The love potion craze

They’re small bright-colored blob-looking creatures with giant eyes that seem ready to pop out. They’re called Axies and while they look silly, millions of Filipinos are actually making real money from the cartoonish-like digital pets.

Welcome to the Philippines, welcome to the world of play-to-earn gaming. Meet Axie Infinity.

I got interested in this growing phenomenon because a friend described her son as a gamer, playing this thing called Axie, even up to the wee hours of the morning and earning from it.

The more I researched, the more I found out how big a craze it had become during the pandemic, much like e-sabong, because everyone got cooped up at home with nothing to do, and for many, no means of earning a living.

For starters, Axie Infinity is a blockchain-based play-to-earn gaming universe created by Sky Mavis, a Vietnam-headquartered game developer that has millions of Filipinos hooked.

Four million Filipinos own Axies, said Nix Eniego, Philippines lead for Axie Infinity.

According to Nix, not all of the four million Axie owners play every day. The daily active users in the Philippines are just about 1.9 to two million, Nix said in a March 10 virtual talk organized by TGFI or The Global Filipino Investors, a community that advocates financial literacy. For context, at least five million Filipinos play e-sabong.

Note, however, that the talk happened before the March 29 jaw-dropping $625 million crypto heist.

Playing Axie is like playing a game of chess because it’s strategic, said an Axie gamer in a documentary by Emfarsis, an advisory firm in Asia Pacific focused on crypto, NFTs, etc.

One way to earn from it is to sell an in-game item called Smooth Love Potions. Think of it as the Axie currency. Players can then swap their SLPs with real money. As I write this, a single SLP is equivalent to P0.86.

Cabanatuan City: Axie capital

Cabanatuan City, population 327,000, may well be called the Philippines’ Axie Infinity capital, because in this city 162 kilometers away from Manila, there’s a big community hooked on the play-to-earn game.

Take Art, 28, for instance. Art is one of the first to discover Axie Infinity in Cabanatuan, the documentary, available on You Tube, narrated.

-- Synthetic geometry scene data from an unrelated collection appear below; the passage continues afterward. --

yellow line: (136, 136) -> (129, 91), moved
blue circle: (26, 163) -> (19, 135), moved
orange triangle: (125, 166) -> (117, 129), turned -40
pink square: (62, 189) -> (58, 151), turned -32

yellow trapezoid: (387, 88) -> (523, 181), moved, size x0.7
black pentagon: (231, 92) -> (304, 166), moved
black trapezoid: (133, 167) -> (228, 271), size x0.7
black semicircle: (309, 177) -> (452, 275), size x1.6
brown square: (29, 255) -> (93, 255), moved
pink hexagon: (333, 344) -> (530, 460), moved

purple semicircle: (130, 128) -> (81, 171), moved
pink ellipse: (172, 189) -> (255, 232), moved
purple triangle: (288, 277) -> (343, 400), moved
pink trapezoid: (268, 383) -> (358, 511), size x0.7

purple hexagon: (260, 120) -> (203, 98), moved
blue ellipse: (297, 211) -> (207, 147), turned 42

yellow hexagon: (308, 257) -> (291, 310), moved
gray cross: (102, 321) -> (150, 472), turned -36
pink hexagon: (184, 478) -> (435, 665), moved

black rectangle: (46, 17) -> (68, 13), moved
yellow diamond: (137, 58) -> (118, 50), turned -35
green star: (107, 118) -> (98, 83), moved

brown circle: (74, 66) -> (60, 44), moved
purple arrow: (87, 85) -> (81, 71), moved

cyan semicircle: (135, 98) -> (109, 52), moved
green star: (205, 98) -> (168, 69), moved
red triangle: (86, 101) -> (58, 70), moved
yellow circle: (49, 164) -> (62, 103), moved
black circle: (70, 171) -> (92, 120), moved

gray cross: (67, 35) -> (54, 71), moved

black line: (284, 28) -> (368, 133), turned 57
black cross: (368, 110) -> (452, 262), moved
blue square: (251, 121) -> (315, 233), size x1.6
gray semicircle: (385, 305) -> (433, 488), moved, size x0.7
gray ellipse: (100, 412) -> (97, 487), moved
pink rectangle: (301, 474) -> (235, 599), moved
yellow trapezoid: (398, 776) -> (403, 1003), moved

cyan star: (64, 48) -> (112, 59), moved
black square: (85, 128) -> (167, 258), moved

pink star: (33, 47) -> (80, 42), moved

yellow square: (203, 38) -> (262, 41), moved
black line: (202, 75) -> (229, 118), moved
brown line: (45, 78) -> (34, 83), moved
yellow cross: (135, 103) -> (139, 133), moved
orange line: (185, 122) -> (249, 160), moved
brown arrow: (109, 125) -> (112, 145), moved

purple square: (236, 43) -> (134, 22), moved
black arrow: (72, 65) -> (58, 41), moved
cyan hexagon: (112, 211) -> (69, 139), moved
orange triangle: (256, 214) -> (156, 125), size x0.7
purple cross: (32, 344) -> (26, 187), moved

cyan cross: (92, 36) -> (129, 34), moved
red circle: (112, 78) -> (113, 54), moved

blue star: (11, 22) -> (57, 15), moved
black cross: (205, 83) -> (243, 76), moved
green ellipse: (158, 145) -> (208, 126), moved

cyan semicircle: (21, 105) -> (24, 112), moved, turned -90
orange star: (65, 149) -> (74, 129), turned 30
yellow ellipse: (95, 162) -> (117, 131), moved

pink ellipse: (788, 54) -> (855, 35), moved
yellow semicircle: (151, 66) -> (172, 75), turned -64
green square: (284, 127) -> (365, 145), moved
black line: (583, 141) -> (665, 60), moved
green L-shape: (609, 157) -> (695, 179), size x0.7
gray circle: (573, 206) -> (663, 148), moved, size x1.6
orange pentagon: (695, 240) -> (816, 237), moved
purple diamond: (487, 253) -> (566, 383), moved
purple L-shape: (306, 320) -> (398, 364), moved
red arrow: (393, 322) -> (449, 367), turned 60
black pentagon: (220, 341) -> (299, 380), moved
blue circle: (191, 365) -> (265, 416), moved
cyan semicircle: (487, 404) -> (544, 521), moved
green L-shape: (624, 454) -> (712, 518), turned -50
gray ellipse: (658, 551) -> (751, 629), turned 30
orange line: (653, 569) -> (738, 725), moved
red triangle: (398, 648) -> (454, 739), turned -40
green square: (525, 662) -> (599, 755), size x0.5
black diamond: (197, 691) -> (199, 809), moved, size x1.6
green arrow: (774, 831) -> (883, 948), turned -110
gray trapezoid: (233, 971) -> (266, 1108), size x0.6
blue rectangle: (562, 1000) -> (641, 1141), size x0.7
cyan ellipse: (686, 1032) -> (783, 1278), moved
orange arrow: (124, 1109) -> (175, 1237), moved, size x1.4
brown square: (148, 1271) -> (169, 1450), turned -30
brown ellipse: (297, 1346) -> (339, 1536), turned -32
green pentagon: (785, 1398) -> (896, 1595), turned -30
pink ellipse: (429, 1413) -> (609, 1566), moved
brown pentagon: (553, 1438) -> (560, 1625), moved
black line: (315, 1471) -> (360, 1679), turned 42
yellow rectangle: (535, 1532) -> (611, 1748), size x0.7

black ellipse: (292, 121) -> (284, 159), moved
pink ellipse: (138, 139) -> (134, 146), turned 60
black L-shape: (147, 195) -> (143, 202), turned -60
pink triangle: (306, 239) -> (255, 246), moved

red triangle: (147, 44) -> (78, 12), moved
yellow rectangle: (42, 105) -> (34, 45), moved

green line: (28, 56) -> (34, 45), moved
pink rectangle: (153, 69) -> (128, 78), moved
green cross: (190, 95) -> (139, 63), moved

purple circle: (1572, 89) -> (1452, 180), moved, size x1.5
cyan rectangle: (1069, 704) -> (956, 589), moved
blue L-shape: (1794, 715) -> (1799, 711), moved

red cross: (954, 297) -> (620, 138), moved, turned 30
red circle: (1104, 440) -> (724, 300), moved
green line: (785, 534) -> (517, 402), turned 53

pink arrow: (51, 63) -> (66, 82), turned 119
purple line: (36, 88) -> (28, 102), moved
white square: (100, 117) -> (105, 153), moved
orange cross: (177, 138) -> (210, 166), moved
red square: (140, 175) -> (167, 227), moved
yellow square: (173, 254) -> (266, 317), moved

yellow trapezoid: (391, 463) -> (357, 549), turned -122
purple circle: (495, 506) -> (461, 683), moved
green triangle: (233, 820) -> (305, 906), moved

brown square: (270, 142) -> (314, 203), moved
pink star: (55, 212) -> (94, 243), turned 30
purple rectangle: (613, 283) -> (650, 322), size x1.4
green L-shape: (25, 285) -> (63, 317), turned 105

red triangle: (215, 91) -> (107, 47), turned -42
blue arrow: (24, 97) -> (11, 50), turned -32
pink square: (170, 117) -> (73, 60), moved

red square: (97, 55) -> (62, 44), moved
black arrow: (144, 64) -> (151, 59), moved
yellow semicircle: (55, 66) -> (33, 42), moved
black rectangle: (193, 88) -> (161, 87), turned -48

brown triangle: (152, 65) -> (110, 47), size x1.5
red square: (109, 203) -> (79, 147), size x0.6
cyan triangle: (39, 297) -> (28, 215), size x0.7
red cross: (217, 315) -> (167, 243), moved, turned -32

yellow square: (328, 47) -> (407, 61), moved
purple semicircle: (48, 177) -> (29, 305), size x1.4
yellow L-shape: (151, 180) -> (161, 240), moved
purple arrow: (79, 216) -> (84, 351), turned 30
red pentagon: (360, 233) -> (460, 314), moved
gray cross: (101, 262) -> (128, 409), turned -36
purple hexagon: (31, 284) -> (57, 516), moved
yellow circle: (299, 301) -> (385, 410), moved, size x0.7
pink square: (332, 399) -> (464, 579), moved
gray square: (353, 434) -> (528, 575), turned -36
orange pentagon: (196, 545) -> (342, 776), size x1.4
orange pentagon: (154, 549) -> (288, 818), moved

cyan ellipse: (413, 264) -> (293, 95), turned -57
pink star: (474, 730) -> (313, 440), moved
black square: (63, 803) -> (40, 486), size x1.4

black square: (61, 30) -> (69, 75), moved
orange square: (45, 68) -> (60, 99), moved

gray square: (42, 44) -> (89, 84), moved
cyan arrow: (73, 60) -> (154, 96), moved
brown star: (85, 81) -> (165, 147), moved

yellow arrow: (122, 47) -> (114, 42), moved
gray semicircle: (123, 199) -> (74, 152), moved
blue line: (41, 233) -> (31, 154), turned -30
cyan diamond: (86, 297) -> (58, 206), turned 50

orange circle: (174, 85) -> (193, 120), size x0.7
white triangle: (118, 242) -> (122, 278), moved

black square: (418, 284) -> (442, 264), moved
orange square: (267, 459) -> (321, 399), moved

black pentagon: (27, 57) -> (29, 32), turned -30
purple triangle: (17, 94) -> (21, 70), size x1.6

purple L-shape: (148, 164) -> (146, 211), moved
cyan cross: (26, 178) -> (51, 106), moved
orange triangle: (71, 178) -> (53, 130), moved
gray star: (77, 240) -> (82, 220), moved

It all starts with three Axies for a player to be able to join the craze.

“At first, I was not convinced that this game is actually earned by playing, but I tried it. Out of curiosity, I bought three Axies. At that time, it was about $4 to $5 for three Axies. I earned and tried to sync and swap it with other cryptocurrencies like Etherium,” Art said in the documentary that  was filmed in early 2021.

He then used the BSP-regulated Coins.ph platform to swap Etherium into cash, earning roughly P1,000 for 15 days of playing the game – his first cash out.

Soon word spread and there were 100 Axie players in Art’s street alone. A gold rush of sorts happened. Even senior citizens who couldn’t go out because of the pandemic joined the craze, both to augment their income and perhaps to keep themselves entertained, as they narrated in the Emfarsis documentary.

Another player started earning P15,000, almost like a full-time job.

I asked my friend’s son who knows this play-to-earn game like the back of his hand, and this is what I got.

He said that Axie Infinity has managers and scholars – managers are the ones who buy Axies and let their scholars play the game. Every two weeks, the managers claim the rewards earned by the scholars and they split the earnings.

Axie university

Yield Guild Games (YGG), which invests in blockchain games and NFT assets, hitched a ride on the Axie Infinity craze and started lending out Axies to scholars who want to play and earn. In 2021, YGG was reportedly managing some 4,700 Axie Infinity scholars, according to a Philippine Star report.

The heist

Spending days and nights researching this new craze, I learned that it has really brought food on the table for many Filipinos.

Indeed, the circumstances are similar, in a sense, to how e-sabong became a craze – the pandemic happened and a lot of people lost their means of living. They needed something to put food on the table and perhaps, unwittingly, they needed a form of escape, too, to forget even for a moment, those depressing, debilitating, and difficult days and nights of the pandemic.

But it’s not all fun. As we learned, hackers stole cryptocurrency worth roughly $625 million from the Ronin Network, a key platform used in Axie Infinity.  The problem has yet to be resolved as of this writing, but Ronin said it would reimburse all affected users.

In the March 10 virtual talk before the heist, a warning from Axie’s Nix Eniego foreshadowed what was to come.

He said there will always be bad actors who will take advantage of technology, but it’s not fair, especially for developers who want to develop good products.

It’s not clear yet how the heist will affect the Axie craze, moving forward, but for sure, it’s not Sky Mavis’s investors such as billionaire Mark Cuban and Alexis Ohanian who will hurt the most, but the players themselves, some of whom aren’t really in the game for fun, but are simply trying to put food on the table.